Tujuh belas
Agustus. Sebuah momentum dimana insan Indonesia bergembira, dan merayakan hari
bebasnya negara dari penjajahan. Sebuah momentum tentang proklamasi negara kita
yang dikumandangkan secara tegas oleh bung Karno, mewakili suara seluruh
Indonesia.
Tujuh belas
Agustus seribu sembilan ratus empat puluh lima.
Dentum
sepatu dari beberapa orang secara bersamaan. Sepasang dari sepatu-sepatu itu
adalah milikku. Sepatu kets warna putih yang sedikit lecet karena terlalu sibuk
dihari kemarin.
Kutatap
laki-laki yang memunggungiku di depan. Ia adalah orang yang bertugas untuk
mengerek bendera hari ini. Bersama dua temannya, ia akan menghadapi tiang, lalu
mengibarkan sang bendera ke angkasa.
Sementara
teman-temanku sibuk berbisik di belakang, aku menatap protokol dengan perasaan
campur aduk. Kemarin sang protokol sudah memberi tahu kami bahwa giliran kami
akan datang setelah pembacaan teks proklamasi.
“Pembacaan
teks proklamasi.” Bibir sang protokol mengucapkan pendek tentang agenda
selanjutya di upacara kami.
Deg. Deg.
Aku menarik
napas dalam-dalam. Memejamkan mata sejenak, sambil terkadang mendengarkan
ocehan teman-teman. Sesaat kemudian, aku memperhatikan sang pengerek bendera
dari belakang. Tangannya yang terkepal bergerak-gerak gelisah.
Aku menatap
langit, lalu menarik napas panjang lagi. Ternyata bukan hanya aku yang tegang.
Jujur, ini
memang bukan kali pertama aku menjadi salah satu anggota paskibra di sekolah.
Di sekolah menengah pertama, aku pernah melakukannya.
Namun ada
beberapa faktor mengapa aku berhak tegang.
Pertama. Ini
adalah upacara pertamaku sebagai paskibra di SMA. Tempat baru, suasana baru,
dan orang-orang baru. Kita tidak akan pernah tahu bagaimana reaksi mereka
ketika kita melakukan sebuah kesalahan kecil.
Kedua.
Anggota baru. Itu berarti kita harus menyamakan napas dengan anggota yang lain.

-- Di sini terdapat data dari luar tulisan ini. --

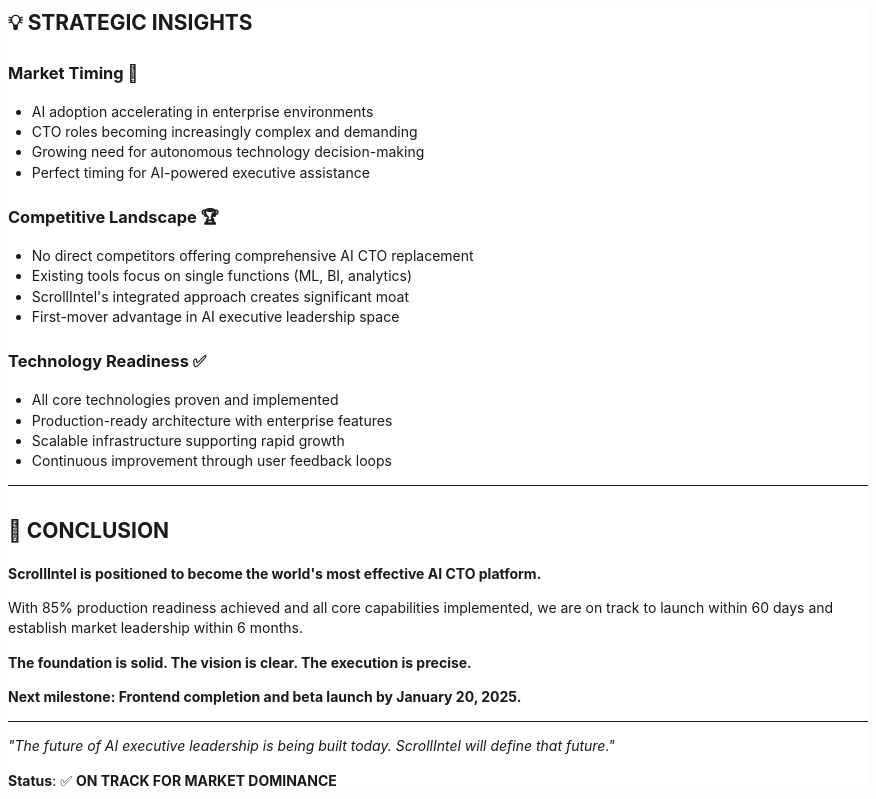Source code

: 
## 💡 **STRATEGIC INSIGHTS**

### **Market Timing** 🎯
- AI adoption accelerating in enterprise environments
- CTO roles becoming increasingly complex and demanding
- Growing need for autonomous technology decision-making
- Perfect timing for AI-powered executive assistance

### **Competitive Landscape** 🏆
- No direct competitors offering comprehensive AI CTO replacement
- Existing tools focus on single functions (ML, BI, analytics)
- ScrollIntel's integrated approach creates significant moat
- First-mover advantage in AI executive leadership space

### **Technology Readiness** ✅
- All core technologies proven and implemented
- Production-ready architecture with enterprise features
- Scalable infrastructure supporting rapid growth
- Continuous improvement through user feedback loops

---

## 🎉 **CONCLUSION**

**ScrollIntel is positioned to become the world's most effective AI CTO platform.** 

With 85% production readiness achieved and all core capabilities implemented, we are on track to launch within 60 days and establish market leadership within 6 months.

**The foundation is solid. The vision is clear. The execution is precise.**

**Next milestone: Frontend completion and beta launch by January 20, 2025.**

---

*"The future of AI executive leadership is being built today. ScrollIntel will define that future."*

**Status**: ✅ **ON TRACK FOR MARKET DOMINANCE**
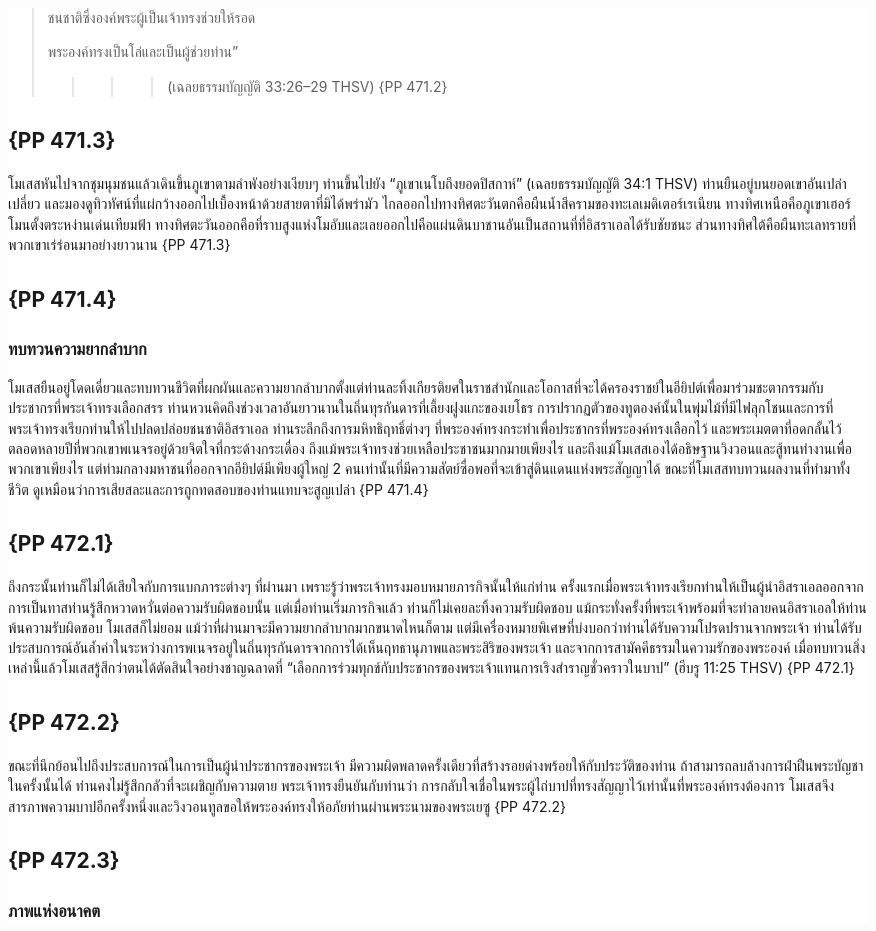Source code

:> ชนชาติซึ่งองค์พระผู้เป็นเจ้าทรงช่วยให้รอด
>
> พระองค์ทรงเป็นโล่และเป็นผู้ช่วยท่าน”
> > > > (เฉลยธรรมบัญญัติ 33:26–29 THSV) {PP 471.2}

## {PP 471.3}

โมเสสหันไปจากชุมนุมชนแล้วเดินขึ้นภูเขาตามลำพังอย่างเงียบๆ ท่านขึ้นไปยัง “ภูเขาเนโบถึงยอดปิสกาห์” (เฉลยธรรมบัญญัติ 34:1 THSV) ท่านยืนอยู่บนยอดเขาอันเปล่าเปลี่ยว และมองดูทิวทัศน์ที่แผ่กว้างออกไปเบื้องหน้าด้วยสายตาที่มิได้พร่ามัว ไกลออกไปทางทิศตะวันตกคือผืนน้ำสีครามของทะเลเมดิเตอร์เรเนียน ทางทิศเหนือคือภูเขาเฮอร์โมนตั้งตระหง่านเด่นเทียมฟ้า ทางทิศตะวันออกคือที่ราบสูงแห่งโมอับและเลยออกไปคือแผ่นดินบาชานอันเป็นสถานที่ที่อิสราเอลได้รับชัยชนะ ส่วนทางทิศใต้คือผืนทะเลทรายที่พวกเขาเร่ร่อนมาอย่างยาวนาน {PP 471.3}

## {PP 471.4}

### ทบทวนความยากลำบาก

โมเสสยืนอยู่โดดเดี่ยวและทบทวนชีวิตที่ผกผันและความยากลำบากตั้งแต่ท่านละทิ้งเกียรติยศในราชสำนักและโอกาสที่จะได้ครองราชย์ในอียิปต์เพื่อมาร่วมชะตากรรมกับประชากรที่พระเจ้าทรงเลือกสรร ท่านหวนคิดถึงช่วงเวลาอันยาวนานในถิ่นทุรกันดารที่เลี้ยงฝูงแกะของเยโธร การปรากฏตัวของทูตองค์นั้นในพุ่มไม้ที่มีไฟลุกโชนและการที่พระเจ้าทรงเรียกท่านให้ไปปลดปล่อยชนชาติอิสราเอล ท่านระลึกถึงการมหิทธิฤทธิ์ต่างๆ ที่พระองค์ทรงกระทำเพื่อประชากรที่พระองค์ทรงเลือกไว้ และพระเมตตาที่อดกลั้นไว้ตลอดหลายปีที่พวกเขาพเนจรอยู่ด้วยจิตใจที่กระด้างกระเดื่อง ถึงแม้พระเจ้าทรงช่วยเหลือประชาชนมากมายเพียงไร และถึงแม้โมเสสเองได้อธิษฐานวิงวอนและสู้ทนทำงานเพื่อพวกเขาเพียงไร แต่ท่ามกลางมหาชนที่ออกจากอียิปต์มีเพียงผู้ใหญ่ 2 คนเท่านั้นที่มีความสัตย์ซื่อพอที่จะเข้าสู่ดินแดนแห่งพระสัญญาได้ ขณะที่โมเสสทบทวนผลงานที่ทำมาทั้งชีวิต ดูเหมือนว่าการเสียสละและการถูกทดสอบของท่านแทบจะสูญเปล่า {PP 471.4}

## {PP 472.1}

ถึงกระนั้นท่านก็ไม่ได้เสียใจกับการแบกภาระต่างๆ ที่ผ่านมา เพราะรู้ว่าพระเจ้าทรงมอบหมายภารกิจนั้นให้แก่ท่าน ครั้งแรกเมื่อพระเจ้าทรงเรียกท่านให้เป็นผู้นำอิสราเอลออกจากการเป็นทาสท่านรู้สึกหวาดหวั่นต่อความรับผิดชอบนั้น แต่เมื่อท่านเริ่มภารกิจแล้ว ท่านก็ไม่เคยละทิ้งความรับผิดชอบ แม้กระทั่งครั้งที่พระเจ้าพร้อมที่จะทำลายคนอิสราเอลให้ท่านพ้นความรับผิดชอบ โมเสสก็ไม่ยอม แม้ว่าที่ผ่านมาจะมีความยากลำบากมากขนาดไหนก็ตาม แต่มีเครื่องหมายพิเศษที่บ่งบอกว่าท่านได้รับความโปรดปรานจากพระเจ้า ท่านได้รับประสบการณ์อันล้ำค่าในระหว่างการพเนจรอยู่ในถิ่นทุรกันดารจากการได้เห็นฤทธานุภาพและพระสิริของพระเจ้า และจากการสามัคคีธรรมในความรักของพระองค์ เมื่อทบทวนสิ่งเหล่านี้แล้วโมเสสรู้สึกว่าตนได้ตัดสินใจอย่างชาญฉลาดที่ “เลือกการร่วมทุกข์กับประชากรของพระเจ้าแทนการเริงสำราญชั่วคราวในบาป” (ฮีบรู 11:25 THSV) {PP 472.1}

## {PP 472.2}

ขณะที่นึกย้อนไปถึงประสบการณ์ในการเป็นผู้นำประชากรของพระเจ้า มีความผิดพลาดครั้งเดียวที่สร้างรอยด่างพร้อยให้กับประวัติของท่าน ถ้าสามารถลบล้างการฝ่าฝืนพระบัญชาในครั้งนั้นได้ ท่านคงไม่รู้สึกกลัวที่จะเผชิญกับความตาย พระเจ้าทรงยืนยันกับท่านว่า การกลับใจเชื่อในพระผู้ไถ่บาปที่ทรงสัญญาไว้เท่านั้นที่พระองค์ทรงต้องการ โมเสสจึงสารภาพความบาปอีกครั้งหนึ่งและวิงวอนทูลขอให้พระองค์ทรงให้อภัยท่านผ่านพระนามของพระเยซู {PP 472.2}

## {PP 472.3}

### ภาพแห่งอนาคต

Menjadi satu jiwa, satu irama untuk upacara bendera ini. Tapi kuanggap ini
tidak terlalu merepotkan.
Ketiga. Ini acara besar.
“Pengibaran
sang merah putih.”
“Ayo, siap,”
Laki-laki di hadapanku melirik ke barisan belakang. Sebagai orang paling senior
dipaskibra, aku tak heran jika ia mengingatkan kami. “Langkahnya pelan aja.
Santai.” komandonya kemudian.
Aku membuang
napas, lalu menariknya kembali. Tuhan begitu baik memberikan oksigen secara
gratis. Jika tidak, mungkin aku harus membayar hanya untuk bernapas.
“Luruskan.”
Barisan
paling depan mulai merentangkan sebelah tangannya. Sementara baris paling kanan
melencangkan tangannya ke depan.
Sepatu kami
mulai menghentak lapangan. Aku melirik bendera yang dipegang oleh laki-laki di
barisan paling depan. Entah apa yang terjadi, pokoknya bendera ini harus sampai
ke tiang, dan berkibar. Sampai seterusnya.